Her leadership helped Aditya Dhar and Misha Tseitlin, both grade 9, qualify for nationals. Tseitlin was also first at the National Debate Coaches Association Championship. It is unusual for freshmen to do so well at the varsity level and it speaks to the talent of these students and the quality of the program.
Srikar Pyda, grade 12, and Pranav Reddy, grade 11, had particularly successful years in Lincoln-Douglas competitions. Both young men qualified for nationals. Reddy also took home first place at the National Debate Coaches Association Championship and won titles at several invitationals. There is no one official ranking system for season-long performance, but it is safe to say that Reddy was one of the top five debaters in the country and that Pyda was not far behind him.
Lincoln-Douglas students debate as individuals and their topics change every two months. The topics tend to be philosophical and ask students to weigh competing values. For instance, one of the spring topics asked how poorer nations should prioritize economic development when it poses a threat to the environment.
Natalie Simonian, grade 10, summed up her first year of Lincoln-Douglas debate by saying that she had “a lot of fun going to tournaments” and making “many new friends and getting closer to some of the old ones thanks to debate.”
Many students are looking forward to a major tournament this June in Kansas City. Harker also has students participating in summer debate workshops that last between one and seven weeks. It has been a great season and the teams look forward to preparing for the next one!
Jenny Heidt is an upper school debate teacher.
The middle school speech and debate program made history in late May at the first California Middle School Speech & Debate State Tournament! Harker emerged with two state championships – a single and a team – and numerous top five finishes. The students spent countless hours preparing and their hard work definitely paid off.
Sagar Rao, grade 8, was named the 2014 Lincoln-Douglas debate California state champion.

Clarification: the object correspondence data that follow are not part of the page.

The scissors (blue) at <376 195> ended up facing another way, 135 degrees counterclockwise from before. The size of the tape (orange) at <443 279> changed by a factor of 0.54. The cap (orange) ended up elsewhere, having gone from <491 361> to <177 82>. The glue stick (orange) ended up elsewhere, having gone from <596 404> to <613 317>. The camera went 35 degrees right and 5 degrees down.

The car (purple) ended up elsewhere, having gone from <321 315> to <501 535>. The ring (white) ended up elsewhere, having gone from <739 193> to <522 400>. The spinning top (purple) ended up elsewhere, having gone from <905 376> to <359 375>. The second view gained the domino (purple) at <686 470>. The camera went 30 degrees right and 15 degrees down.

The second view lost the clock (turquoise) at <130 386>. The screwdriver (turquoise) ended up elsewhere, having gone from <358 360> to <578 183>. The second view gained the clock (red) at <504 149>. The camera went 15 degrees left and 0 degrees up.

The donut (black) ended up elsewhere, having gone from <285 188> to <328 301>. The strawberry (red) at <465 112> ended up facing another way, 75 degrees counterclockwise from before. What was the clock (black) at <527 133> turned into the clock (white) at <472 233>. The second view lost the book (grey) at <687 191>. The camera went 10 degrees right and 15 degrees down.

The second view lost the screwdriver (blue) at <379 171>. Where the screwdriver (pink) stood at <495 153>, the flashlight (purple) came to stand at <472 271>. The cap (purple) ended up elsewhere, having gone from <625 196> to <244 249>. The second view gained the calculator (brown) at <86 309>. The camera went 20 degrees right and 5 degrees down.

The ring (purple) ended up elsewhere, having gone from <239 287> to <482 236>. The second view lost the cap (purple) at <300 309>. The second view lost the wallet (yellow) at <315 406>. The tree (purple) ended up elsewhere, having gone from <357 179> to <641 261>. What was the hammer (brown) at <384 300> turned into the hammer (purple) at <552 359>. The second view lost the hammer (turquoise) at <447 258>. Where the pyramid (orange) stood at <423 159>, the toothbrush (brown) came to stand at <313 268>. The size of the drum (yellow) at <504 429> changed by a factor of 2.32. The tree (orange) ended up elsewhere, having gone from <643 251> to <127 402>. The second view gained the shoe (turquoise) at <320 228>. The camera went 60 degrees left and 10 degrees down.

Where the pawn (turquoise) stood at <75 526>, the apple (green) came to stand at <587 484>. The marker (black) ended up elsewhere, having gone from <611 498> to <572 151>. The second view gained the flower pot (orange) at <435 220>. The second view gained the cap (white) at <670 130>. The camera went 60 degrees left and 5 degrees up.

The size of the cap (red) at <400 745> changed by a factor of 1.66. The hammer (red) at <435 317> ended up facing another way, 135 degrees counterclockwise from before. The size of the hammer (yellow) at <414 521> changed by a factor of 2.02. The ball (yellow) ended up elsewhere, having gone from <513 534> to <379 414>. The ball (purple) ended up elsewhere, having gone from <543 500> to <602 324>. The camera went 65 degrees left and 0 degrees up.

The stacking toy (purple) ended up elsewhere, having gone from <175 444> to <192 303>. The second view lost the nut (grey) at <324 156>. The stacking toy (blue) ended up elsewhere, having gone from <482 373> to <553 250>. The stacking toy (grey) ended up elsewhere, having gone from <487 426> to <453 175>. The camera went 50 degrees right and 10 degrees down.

Megan Huynh and Aliesa Bahri, both grade 8, and Maddie Huynh and Avi Gulati, both grade 6, were named 2014 policy debate California state co-champions. In Lincoln-Douglas, Serena Lu, grade 8, took third place and was recognized as the top speaker in her division. Alan Hughes, grade 8, was a quarterfinalist and recognized as the third speaker in his division.
In Policy, Maddie Huynh was recognized as the top speaker in her division. Sonya Verma, grade 7, was recognized as the second speaker in her division.
In Dramatic Interpretation, Nikki Solanki, grade 6, was a finalist and Gulati won fourth place.
In Original Oratory, Millie Lin, grade 8, took fourth place and Riya Gupta, grade 7, took third place.
Congratulations to all!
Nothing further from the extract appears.